Now we were on the right street but I couldn't remember the street number of the house.... 32... I think. He dropped us off at 32, it was NOT the house, I knew that for sure. Oh yeah! It's 37... that should be just a few houses away and across the street though, so we got out and paid the taxi driver. At this point it was nearly 8:20 and I was more and more sure that 7:30 was the agreed time. It had also gotten really cold! So I call from a payphone, somehow I remembered the phone number, a combination of learning it 12 years before, and calling it once that morning. Anyway, she confirmed that it was 37 and we told her we'd be there in a minute.

We crossed the street. If 32 was on the other side, this should be either 31 or 33 right? Wrong. It was 65!!!! A young boy in his teens walked by and I stopped him to ask if he knew where 37 was. He told us to hold on, ran across the street to ask at the store, and they didn't know. He told us to wait again, then ran to the building we were at to make sure of the number. He then ran to the next building to check the number. He came back and informed us that the next was 63, so if we went that way we would get to 37. It was cold, and we were still blocks away from our destination! So we huddled together for warmth and jogged to the apartment. Sure enough, it was the same familiar place.

We finally arrived, and my host family almost had a heart attack. Sergul hadn't told anyone exactly who was coming. She had said it was a special guest and had instructed her mom to cook all my favourite foods, but no one could get it out of her who was coming. So they were quite surprised. It was great to see them all again. My host parents, Sadiye and Ugur, were still the same.

My older host brother, Serdar, who had been 18 when I was living there, was now 30. When I knew him he had long curly hair that he never combed and drove his mother crazy. He never studied and that drove his father crazy. He was always teasing his younger sister and I and that drove us crazy. Now his hair is short and he's balding. He's a civil engineer and working at his father's company. He was very pleasant, and still funny. Not nearly as irritating as I remembered!

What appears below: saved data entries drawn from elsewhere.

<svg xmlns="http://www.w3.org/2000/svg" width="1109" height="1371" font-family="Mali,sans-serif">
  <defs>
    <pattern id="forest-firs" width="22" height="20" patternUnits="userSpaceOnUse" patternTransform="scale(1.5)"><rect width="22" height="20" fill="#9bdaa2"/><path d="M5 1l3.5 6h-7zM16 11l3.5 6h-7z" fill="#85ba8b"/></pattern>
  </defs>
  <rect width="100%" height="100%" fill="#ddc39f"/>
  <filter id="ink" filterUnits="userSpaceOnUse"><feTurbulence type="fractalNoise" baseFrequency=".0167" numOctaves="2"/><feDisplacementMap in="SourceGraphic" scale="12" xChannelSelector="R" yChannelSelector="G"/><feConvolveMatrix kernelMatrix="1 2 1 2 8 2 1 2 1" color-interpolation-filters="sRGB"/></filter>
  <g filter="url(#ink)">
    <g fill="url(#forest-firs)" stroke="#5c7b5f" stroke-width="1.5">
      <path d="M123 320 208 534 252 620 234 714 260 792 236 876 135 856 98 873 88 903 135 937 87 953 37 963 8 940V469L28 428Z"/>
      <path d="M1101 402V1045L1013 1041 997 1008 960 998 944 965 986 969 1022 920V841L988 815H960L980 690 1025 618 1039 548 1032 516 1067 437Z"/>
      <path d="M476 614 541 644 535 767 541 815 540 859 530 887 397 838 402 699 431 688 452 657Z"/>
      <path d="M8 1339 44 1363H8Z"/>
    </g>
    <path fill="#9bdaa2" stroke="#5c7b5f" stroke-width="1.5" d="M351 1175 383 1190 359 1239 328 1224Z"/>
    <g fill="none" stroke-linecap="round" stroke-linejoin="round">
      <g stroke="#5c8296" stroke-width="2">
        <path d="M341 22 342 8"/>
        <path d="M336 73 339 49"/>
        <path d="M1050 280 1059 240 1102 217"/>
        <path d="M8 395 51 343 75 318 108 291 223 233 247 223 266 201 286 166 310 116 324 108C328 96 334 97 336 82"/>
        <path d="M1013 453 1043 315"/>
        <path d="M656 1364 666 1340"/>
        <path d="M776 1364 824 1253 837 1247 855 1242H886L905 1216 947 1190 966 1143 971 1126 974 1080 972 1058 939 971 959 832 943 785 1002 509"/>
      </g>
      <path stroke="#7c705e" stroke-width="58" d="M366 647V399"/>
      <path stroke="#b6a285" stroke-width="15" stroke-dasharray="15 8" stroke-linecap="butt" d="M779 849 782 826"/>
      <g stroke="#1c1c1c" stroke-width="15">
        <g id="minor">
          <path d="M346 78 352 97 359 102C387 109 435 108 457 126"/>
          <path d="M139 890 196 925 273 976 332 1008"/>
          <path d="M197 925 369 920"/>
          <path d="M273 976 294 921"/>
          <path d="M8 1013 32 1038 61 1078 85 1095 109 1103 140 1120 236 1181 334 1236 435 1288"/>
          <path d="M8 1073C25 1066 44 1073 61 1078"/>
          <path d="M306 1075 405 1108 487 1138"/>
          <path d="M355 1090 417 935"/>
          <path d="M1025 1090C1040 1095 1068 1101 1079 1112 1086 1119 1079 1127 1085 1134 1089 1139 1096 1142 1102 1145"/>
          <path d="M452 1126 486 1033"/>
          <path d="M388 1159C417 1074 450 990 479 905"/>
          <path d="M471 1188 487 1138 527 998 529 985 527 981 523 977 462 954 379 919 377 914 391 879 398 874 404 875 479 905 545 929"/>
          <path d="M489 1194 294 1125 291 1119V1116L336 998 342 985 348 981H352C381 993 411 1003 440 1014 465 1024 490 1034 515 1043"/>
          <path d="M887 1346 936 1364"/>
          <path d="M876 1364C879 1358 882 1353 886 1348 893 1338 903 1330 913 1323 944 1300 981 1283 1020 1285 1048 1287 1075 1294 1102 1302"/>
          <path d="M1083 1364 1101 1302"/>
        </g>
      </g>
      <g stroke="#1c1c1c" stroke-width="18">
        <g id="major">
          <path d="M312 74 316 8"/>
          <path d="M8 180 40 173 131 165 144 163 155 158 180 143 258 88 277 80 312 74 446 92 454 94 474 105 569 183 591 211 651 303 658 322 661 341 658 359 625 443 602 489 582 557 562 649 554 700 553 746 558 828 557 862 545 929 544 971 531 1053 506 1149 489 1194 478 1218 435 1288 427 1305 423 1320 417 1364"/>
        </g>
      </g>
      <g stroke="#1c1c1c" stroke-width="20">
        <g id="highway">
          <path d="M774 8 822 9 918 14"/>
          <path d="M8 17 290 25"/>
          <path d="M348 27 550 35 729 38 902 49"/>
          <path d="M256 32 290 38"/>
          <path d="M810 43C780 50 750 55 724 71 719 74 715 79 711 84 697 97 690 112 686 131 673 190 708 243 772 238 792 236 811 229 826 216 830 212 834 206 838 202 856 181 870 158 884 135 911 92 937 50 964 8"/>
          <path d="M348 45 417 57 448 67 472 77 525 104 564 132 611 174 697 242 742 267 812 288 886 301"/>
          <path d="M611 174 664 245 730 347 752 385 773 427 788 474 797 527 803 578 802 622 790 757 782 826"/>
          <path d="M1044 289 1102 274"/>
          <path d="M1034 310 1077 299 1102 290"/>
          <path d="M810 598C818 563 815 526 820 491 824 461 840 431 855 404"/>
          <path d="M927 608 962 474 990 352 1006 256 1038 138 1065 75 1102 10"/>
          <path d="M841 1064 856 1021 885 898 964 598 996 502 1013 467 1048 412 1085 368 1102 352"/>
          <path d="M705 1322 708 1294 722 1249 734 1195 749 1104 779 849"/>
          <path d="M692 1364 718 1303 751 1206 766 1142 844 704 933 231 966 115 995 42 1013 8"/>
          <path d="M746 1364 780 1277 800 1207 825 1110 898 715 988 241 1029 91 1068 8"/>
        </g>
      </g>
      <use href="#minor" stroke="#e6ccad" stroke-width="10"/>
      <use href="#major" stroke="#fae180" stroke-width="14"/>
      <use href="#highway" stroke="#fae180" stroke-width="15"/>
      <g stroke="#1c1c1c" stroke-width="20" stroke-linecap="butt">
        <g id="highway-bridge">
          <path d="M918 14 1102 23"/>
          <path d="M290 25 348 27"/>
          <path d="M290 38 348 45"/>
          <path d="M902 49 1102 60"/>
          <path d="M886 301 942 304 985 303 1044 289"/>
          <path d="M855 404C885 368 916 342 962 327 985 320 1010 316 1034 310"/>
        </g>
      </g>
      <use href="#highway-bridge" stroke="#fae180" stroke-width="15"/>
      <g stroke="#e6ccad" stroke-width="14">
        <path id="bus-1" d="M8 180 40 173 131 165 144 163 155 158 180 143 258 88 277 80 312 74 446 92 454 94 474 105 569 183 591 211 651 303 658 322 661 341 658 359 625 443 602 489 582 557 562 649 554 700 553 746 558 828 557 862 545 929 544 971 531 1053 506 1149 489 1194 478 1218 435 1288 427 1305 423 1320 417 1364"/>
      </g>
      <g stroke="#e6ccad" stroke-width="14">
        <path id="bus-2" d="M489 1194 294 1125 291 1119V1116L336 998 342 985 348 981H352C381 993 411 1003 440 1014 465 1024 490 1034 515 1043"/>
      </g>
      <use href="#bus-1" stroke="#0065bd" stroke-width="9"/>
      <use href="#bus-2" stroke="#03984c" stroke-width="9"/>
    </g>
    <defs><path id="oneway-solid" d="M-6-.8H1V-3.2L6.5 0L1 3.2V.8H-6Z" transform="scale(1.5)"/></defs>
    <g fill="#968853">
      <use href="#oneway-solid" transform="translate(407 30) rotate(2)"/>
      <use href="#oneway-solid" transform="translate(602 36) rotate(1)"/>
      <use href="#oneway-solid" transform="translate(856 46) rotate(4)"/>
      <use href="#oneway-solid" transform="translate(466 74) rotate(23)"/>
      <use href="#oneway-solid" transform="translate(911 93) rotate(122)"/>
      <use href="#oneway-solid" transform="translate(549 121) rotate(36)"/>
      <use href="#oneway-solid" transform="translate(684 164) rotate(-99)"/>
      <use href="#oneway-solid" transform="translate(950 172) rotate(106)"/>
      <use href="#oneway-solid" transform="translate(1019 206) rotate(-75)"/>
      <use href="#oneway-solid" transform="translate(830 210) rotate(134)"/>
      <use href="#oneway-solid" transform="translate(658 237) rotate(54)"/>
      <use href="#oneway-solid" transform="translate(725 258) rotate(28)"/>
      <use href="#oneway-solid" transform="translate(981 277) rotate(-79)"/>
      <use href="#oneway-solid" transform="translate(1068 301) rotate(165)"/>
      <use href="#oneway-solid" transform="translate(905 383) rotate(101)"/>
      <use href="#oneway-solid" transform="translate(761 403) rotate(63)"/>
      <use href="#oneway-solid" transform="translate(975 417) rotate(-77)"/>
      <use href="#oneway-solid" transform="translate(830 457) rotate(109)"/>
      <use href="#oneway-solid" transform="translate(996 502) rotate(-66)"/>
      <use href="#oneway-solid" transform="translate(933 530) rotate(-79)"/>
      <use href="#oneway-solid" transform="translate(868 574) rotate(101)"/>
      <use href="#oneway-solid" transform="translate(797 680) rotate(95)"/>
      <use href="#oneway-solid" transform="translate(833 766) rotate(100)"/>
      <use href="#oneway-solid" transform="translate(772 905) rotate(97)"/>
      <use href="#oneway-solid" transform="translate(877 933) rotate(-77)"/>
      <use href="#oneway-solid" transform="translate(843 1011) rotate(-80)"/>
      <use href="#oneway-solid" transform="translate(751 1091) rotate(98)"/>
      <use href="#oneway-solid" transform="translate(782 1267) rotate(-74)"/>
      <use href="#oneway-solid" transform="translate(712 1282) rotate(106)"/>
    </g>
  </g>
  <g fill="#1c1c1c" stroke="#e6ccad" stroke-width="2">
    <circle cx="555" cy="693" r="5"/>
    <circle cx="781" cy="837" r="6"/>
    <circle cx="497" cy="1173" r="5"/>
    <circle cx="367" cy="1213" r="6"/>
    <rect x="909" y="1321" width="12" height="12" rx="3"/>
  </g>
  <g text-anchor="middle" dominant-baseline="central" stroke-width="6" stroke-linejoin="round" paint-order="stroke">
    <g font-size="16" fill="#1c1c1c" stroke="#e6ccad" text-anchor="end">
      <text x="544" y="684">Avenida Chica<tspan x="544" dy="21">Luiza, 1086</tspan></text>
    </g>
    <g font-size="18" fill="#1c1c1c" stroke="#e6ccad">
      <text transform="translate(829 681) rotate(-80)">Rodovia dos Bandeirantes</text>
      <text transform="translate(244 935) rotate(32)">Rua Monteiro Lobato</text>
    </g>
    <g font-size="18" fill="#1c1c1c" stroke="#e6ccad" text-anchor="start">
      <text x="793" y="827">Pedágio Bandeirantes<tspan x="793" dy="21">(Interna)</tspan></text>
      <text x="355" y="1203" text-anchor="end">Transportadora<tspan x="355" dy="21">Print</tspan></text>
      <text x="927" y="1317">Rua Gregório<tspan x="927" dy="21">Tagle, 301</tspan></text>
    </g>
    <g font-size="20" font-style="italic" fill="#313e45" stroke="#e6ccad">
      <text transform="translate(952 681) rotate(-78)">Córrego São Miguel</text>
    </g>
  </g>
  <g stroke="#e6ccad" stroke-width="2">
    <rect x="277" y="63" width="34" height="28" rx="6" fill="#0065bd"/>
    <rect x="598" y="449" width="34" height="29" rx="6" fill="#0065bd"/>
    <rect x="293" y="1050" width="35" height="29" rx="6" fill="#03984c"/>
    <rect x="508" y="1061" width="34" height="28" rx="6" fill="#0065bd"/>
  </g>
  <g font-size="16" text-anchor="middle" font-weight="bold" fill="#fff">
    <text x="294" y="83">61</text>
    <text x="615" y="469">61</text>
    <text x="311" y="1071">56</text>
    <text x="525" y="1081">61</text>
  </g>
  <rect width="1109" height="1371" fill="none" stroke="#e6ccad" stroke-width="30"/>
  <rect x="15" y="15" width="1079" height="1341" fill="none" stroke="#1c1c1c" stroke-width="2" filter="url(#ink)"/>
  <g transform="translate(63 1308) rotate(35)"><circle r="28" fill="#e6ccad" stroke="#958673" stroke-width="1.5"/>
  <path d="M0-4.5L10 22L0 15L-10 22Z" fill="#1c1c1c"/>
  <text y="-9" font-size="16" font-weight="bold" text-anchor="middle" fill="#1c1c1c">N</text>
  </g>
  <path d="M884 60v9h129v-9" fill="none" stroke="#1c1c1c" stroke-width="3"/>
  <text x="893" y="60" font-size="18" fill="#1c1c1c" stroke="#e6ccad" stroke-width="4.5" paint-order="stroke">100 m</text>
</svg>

Sergul, my younger host sister, was 14 when I was there. She was ok, and at the time was the only one in the family who spoke English. Every now and then when she felt like it, she would stop speaking to me, leaving me stranded with no translator. Other than that we got along well, we shared a room for the 4 months that I lived there, and she was a typical 14 year old, and I was 16. Now she is engaged, and I met her fiance. She is also an engineer and works at her father's company. She has grown into a beautiful and pleasant person, quick to smile and laugh.

Sergin, my youngest host sister was almost unrecognisable until she said something. When I knew her before, she was 10, and had a deep, throaty voice. The voice was still the same, but now she's 21. The little kid who would constantly disturb me no matter what I was doing, is now in university studying graphic art, if I remember correctly. She also speaks English now, and is just as outgoing as always.

Ahmet, my younger host brother was a shock. He was upstairs in his room when I came so I didn't see him right away. When I was there he was 10. His favourite pastime was scratching my arm, if my skin was dry it would turn white and this would amuse him to no end. He was a small kid, short and skinny, shorter than all his friends his age. They called him down to dinner, and the 6-foot 20-year-old handsome young man who came down the stairs was totally unrecognisable until he smiled!

We all had a great dinner together. My host mother had spent all day making my favourite foods at Sergul's request. There was manti, dolma, baklava, ice cream... it was all good. We caught up on each other and chatted for hours. I hope Ba and Sara weren't too bored. Some of the conversation was in Turkish, some in English. They were impressed with my Turkish. When I left their family it was still 7 months before the end of my time there and my Turkish had been halting at best, and I was still too shy to speak much to anyone.

We had a great dinner and conversation and some chay, then Serdar took us in his sportscar to the taxi stand and gave the taxi driver special instructions to take good care of his friend Krisia from Bermuda and her 2 friends. It was great.